◆ 原文
Logistic Regression 是机器学习中的常见算法, 而使用 scikit learn 写 LR 非常简单, 默认支持多分类, 我们可以通过官方例子了解一下.

数据集

我们使用 iris (鸢尾花) 数据集, 它包含了150个样本, 都属于鸢尾属下的三个亚属，分别是山鸢尾、变色鸢尾和维吉尼亚鸢尾。

首先加载数据集:

import numpy as np
import matplotlib.pyplot as plt
from sklearn import linear_model, datasets

iris = datasets.load_iris()
X = iris.data[:, :2]  # we only take the first two features.
Y = iris.target

iris.data 的 shape 是 (150, 4), 也即是我们的输入特征 X.
iris 样本 feature 分别是: 花萼长度/花萼宽度/花瓣长度/花瓣宽度.

iris.target 的 shape 是 (150, ), iris 样本对应的属种, 也即是我们的分类结果 Y.

训练, 生成测试数据, 预测

h = .02
# 1
logreg = linear_model.LogisticRegression(C=1e5)
logreg.fit(X, Y)

◆ 数据部分

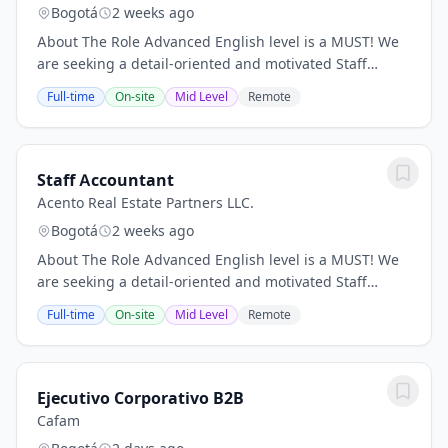
Bogotá
2 weeks ago
About The Role Advanced English level is a MUST! We
are seeking a detail-oriented and motivated Staff
Accountant to join our accounting team. This entry-
Full-time
On-site
Mid Level
Remote
level position is ideal for candidates with...
Staff Accountant
Acento Real Estate Partners LLC.
Bogotá
2 weeks ago
About The Role Advanced English level is a MUST! We
are seeking a detail-oriented and motivated Staff
Accountant to join our accounting team. This entry-
Full-time
On-site
Mid Level
Remote
level position is ideal for candidates with...
Ejecutivo Corporativo B2B
Cafam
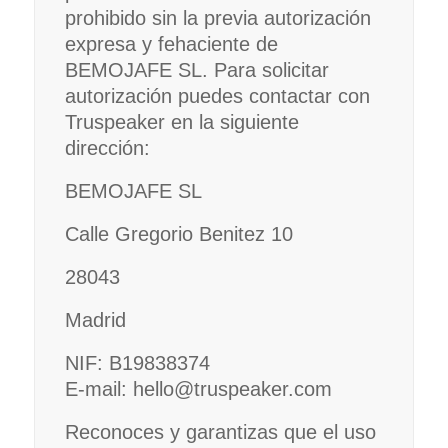
prohibido sin la previa autorización
expresa y fehaciente de
BEMOJAFE SL. Para solicitar
autorización puedes contactar con
Truspeaker en la siguiente
dirección:
BEMOJAFE SL
Calle Gregorio Benitez 10
28043
Madrid
NIF: B19838374
E-mail: hello@truspeaker.com
Reconoces y garantizas que el uso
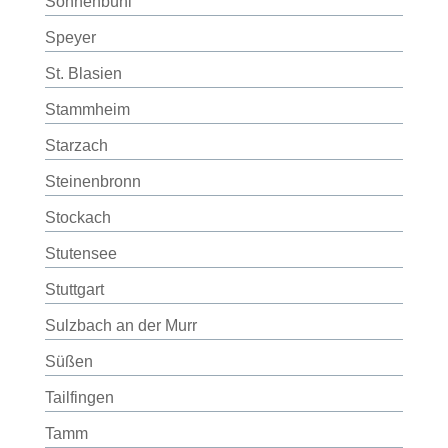
Sonnenbühl
Speyer
St. Blasien
Stammheim
Starzach
Steinenbronn
Stockach
Stutensee
Stuttgart
Sulzbach an der Murr
Süßen
Tailfingen
Tamm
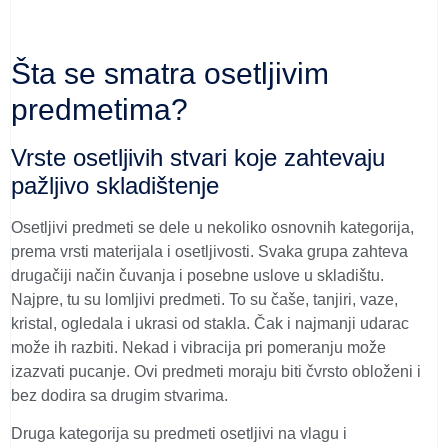
Šta se smatra osetljivim
predmetima?
Vrste osetljivih stvari koje zahtevaju
pažljivo skladištenje
Osetljivi predmeti se dele u nekoliko osnovnih kategorija,
prema vrsti materijala i osetljivosti. Svaka grupa zahteva
drugačiji način čuvanja i posebne uslove u skladištu.
Najpre, tu su lomljivi predmeti. To su čaše, tanjiri, vaze,
kristal, ogledala i ukrasi od stakla. Čak i najmanji udarac
može ih razbiti. Nekad i vibracija pri pomeranju može
izazvati pucanje. Ovi predmeti moraju biti čvrsto obloženi i
bez dodira sa drugim stvarima.
Druga kategorija su predmeti osetljivi na vlagu i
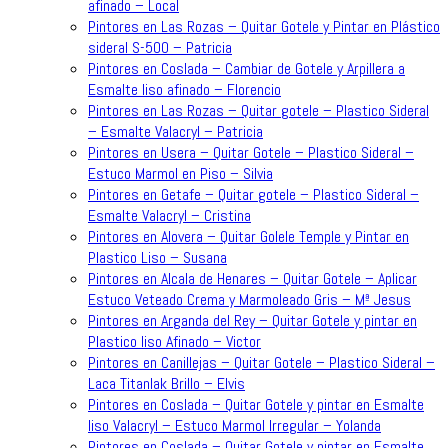
afinado – Local
Pintores en Las Rozas – Quitar Gotele y Pintar en Plástico
sideral S-500 – Patricia
Pintores en Coslada – Cambiar de Gotele y Arpillera a
Esmalte liso afinado – Florencio
Pintores en Las Rozas – Quitar gotele – Plastico Sideral
– Esmalte Valacryl – Patricia
Pintores en Usera – Quitar Gotele – Plastico Sideral –
Estuco Marmol en Piso – Silvia
Pintores en Getafe – Quitar gotele – Plastico Sideral –
Esmalte Valacryl – Cristina
Pintores en Alovera – Quitar Golele Temple y Pintar en
Plastico Liso – Susana
Pintores en Alcala de Henares – Quitar Gotele – Aplicar
Estuco Veteado Crema y Marmoleado Gris – Mª Jesus
Pintores en Arganda del Rey – Quitar Gotele y pintar en
Plastico liso Afinado – Victor
Pintores en Canillejas – Quitar Gotele – Plastico Sideral –
Laca Titanlak Brillo – Elvis
Pintores en Coslada – Quitar Gotele y pintar en Esmalte
liso Valacryl – Estuco Marmol Irregular – Yolanda
Pintores en Coslada – Quitar Gotele y pintar en Esmalte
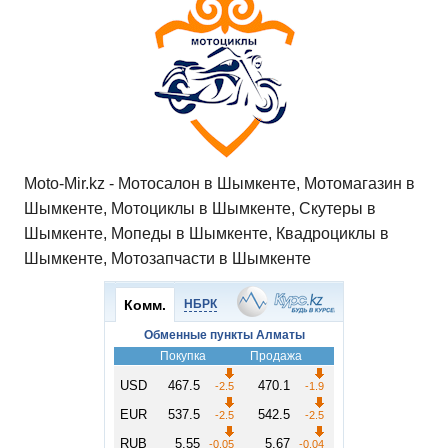
Moto-Mir.kz - Мотосалон в Шымкенте, Мотомагазин в
Шымкенте, Мотоциклы в Шымкенте, Скутеры в
Шымкенте, Мопеды в Шымкенте, Квадроциклы в
Шымкенте, Мотозапчасти в Шымкенте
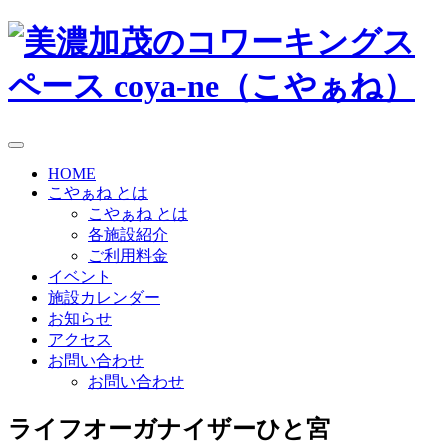
HOME
こやぁね とは
こやぁね とは
各施設紹介
ご利用料金
イベント
施設カレンダー
お知らせ
アクセス
お問い合わせ
お問い合わせ
ライフオーガナイザーひと宮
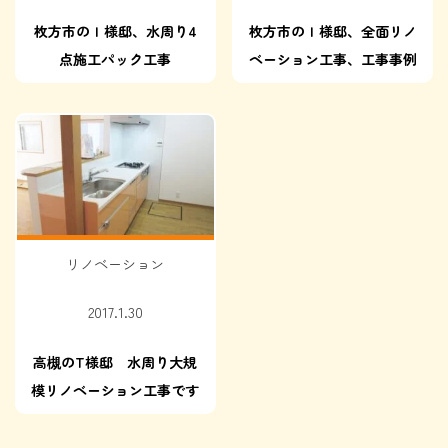
枚方市のＩ様邸、水周り4
枚方市のＩ様邸、全面リノ
点施工パック工事
ベーション工事、工事事例
リノベーション
2017.1.30
高槻のT様邸 水周り大規
模リノベーション工事です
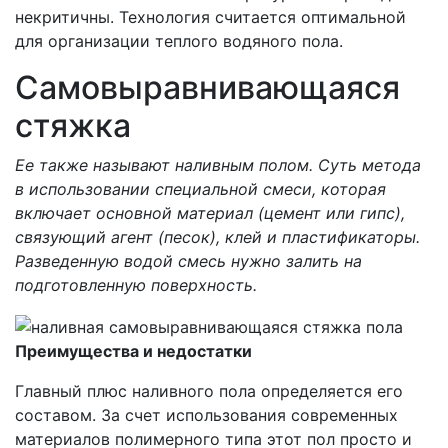
некритичны. Технология считается оптимальной
для организации теплого водяного пола.
Самовыравнивающаяся
стяжка
Ее также называют наливным полом. Суть метода
в использовании специальной смеси, которая
включает основной материал (цемент или гипс),
связующий агент (песок), клей и пластификаторы.
Разведенную водой смесь нужно залить на
подготовленную поверхность.
Преимущества и недостатки
Главный плюс наливного пола определяется его
составом. За счет использования современных
материалов полимерного типа этот пол просто и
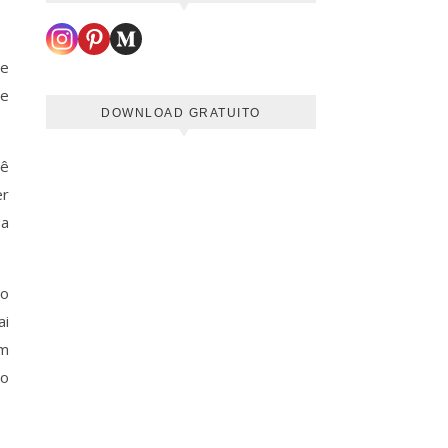
se
 e
DOWNLOAD GRATUITO
cê
er
 a
mo
ai
em
do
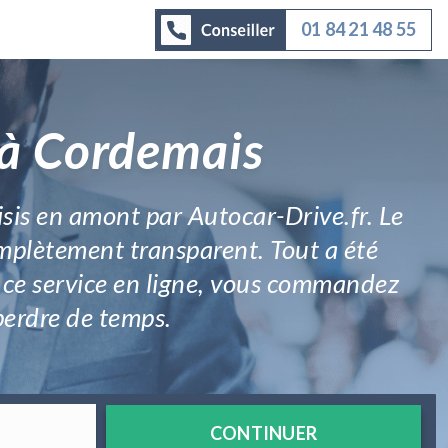
01 84 21 48 55
 à Cordemais
sis en amont par Autocar-Drive.fr. Le
omplètement transparent. Tout a été
t ce service en ligne, vous commandez
perdre de temps.
CONTINUER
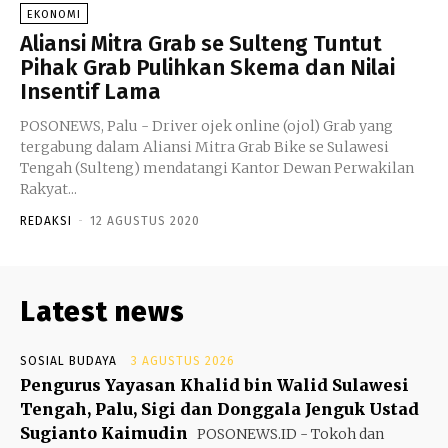
EKONOMI
Aliansi Mitra Grab se Sulteng Tuntut
Pihak Grab Pulihkan Skema dan Nilai
Insentif Lama
POSONEWS, Palu - Driver ojek online (ojol) Grab yang
tergabung dalam Aliansi Mitra Grab Bike se Sulawesi
Tengah (Sulteng) mendatangi Kantor Dewan Perwakilan
Rakyat...
REDAKSI
-
12 AGUSTUS 2020
Latest news
SOSIAL BUDAYA
3 AGUSTUS 2026
Pengurus Yayasan Khalid bin Walid Sulawesi
Tengah, Palu, Sigi dan Donggala Jenguk Ustad
Sugianto Kaimudin
POSONEWS.ID - Tokoh dan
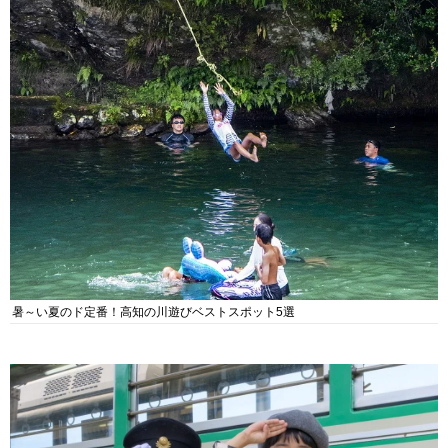
暑～い夏のド定番！高知の川遊びベストスポット5選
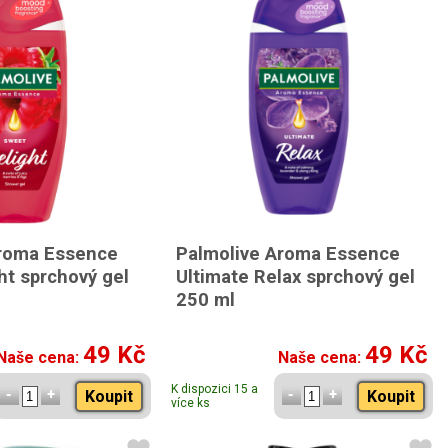
Aroma Essence
Palmolive Aroma Essence
ht sprchový gel
Ultimate Relax sprchový gel
250 ml
49 Kč
49 Kč
Naše cena:
Naše cena:
K dispozici 15 a
Koupit
Koupit
více ks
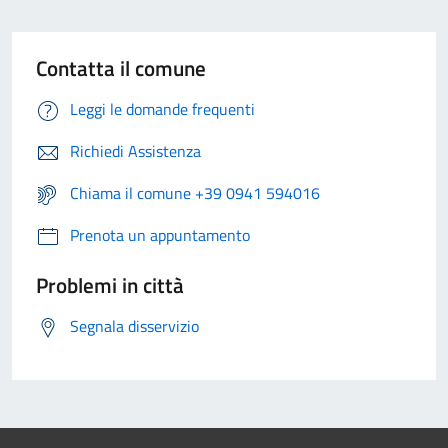
Contatta il comune
Leggi le domande frequenti
Richiedi Assistenza
Chiama il comune +39 0941 594016
Prenota un appuntamento
Problemi in città
Segnala disservizio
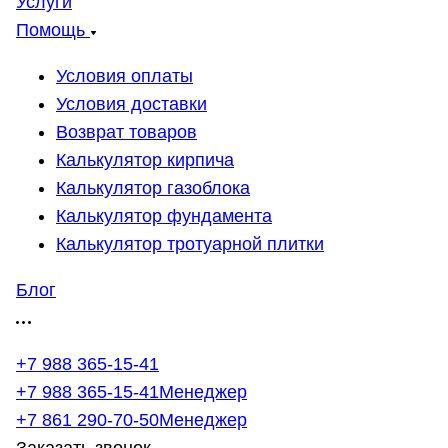
Услуги
Помощь
Условия оплаты
Условия доставки
Возврат товаров
Калькулятор кирпича
Калькулятор газоблока
Калькулятор фундамента
Калькулятор тротуарной плитки
Блог
+7 988 365-15-41
+7 988 365-15-41
Менеджер
+7 861 290-70-50
Менеджер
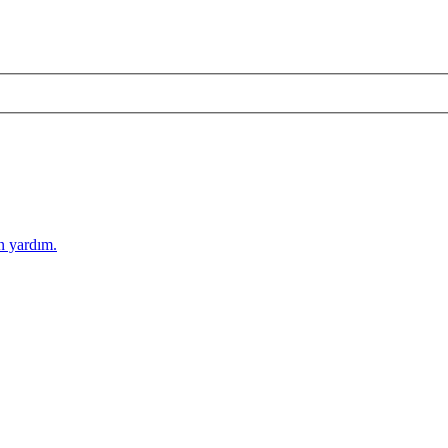
n yardım.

◆ 任务说明
返回原文中从“X = iris.data[:, :2]”往下一直到“feature 分别是: 花萼长度/花萼宽度/花瓣长度/花瓣宽度.”的全部内容，逐字照录。 上述条目是独立的材料，与原文无关。

◆ 练习结果
X = iris.data[:, :2]  # we only take the first two features.
Y = iris.target

iris.data 的 shape 是 (150, 4), 也即是我们的输入特征 X.
iris 样本 feature 分别是: 花萼长度/花萼宽度/花瓣长度/花瓣宽度.